Beginning with the line containing "Коряжме (ФОТО)" and going on through the line containing "Trảng Dài, Đồng Nai", the lines below are to be returned exactly, pictures excluded and nothing added.

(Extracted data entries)
-- Opening Marker --

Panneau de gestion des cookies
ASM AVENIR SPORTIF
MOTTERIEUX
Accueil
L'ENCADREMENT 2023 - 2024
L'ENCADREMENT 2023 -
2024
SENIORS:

-- Closing Marker --
-- Opening Marker --

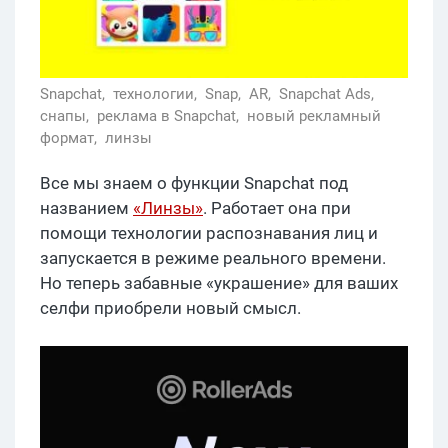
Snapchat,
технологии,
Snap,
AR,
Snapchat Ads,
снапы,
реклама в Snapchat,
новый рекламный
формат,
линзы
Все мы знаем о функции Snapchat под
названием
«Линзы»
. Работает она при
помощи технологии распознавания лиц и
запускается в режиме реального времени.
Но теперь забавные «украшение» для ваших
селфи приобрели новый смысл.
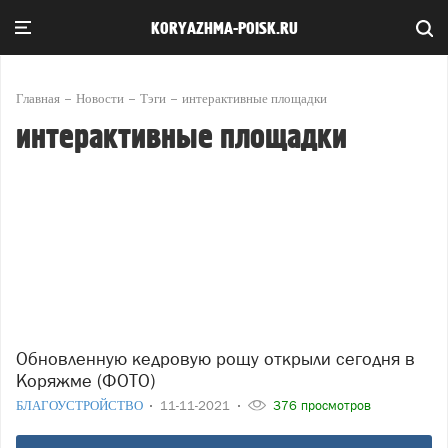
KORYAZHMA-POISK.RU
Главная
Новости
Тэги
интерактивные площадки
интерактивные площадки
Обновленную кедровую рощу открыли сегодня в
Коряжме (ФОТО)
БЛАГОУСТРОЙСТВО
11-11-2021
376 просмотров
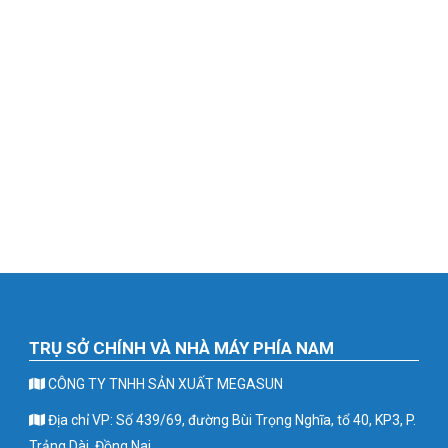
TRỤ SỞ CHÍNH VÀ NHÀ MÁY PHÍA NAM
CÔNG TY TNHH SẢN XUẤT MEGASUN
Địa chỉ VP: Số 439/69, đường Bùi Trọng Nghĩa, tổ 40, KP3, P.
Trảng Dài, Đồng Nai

-- Closing Marker --

## ANSWER BELOW:
Коряжме (ФОТО)
БЛАГОУСТРОЙСТВО
11-11-2021
376 просмотров
TRỤ SỞ CHÍNH VÀ NHÀ MÁY PHÍA NAM
CÔNG TY TNHH SẢN XUẤT MEGASUN
Địa chỉ VP: Số 439/69, đường Bùi Trọng Nghĩa, tổ 40, KP3, P.
Trảng Dài, Đồng Nai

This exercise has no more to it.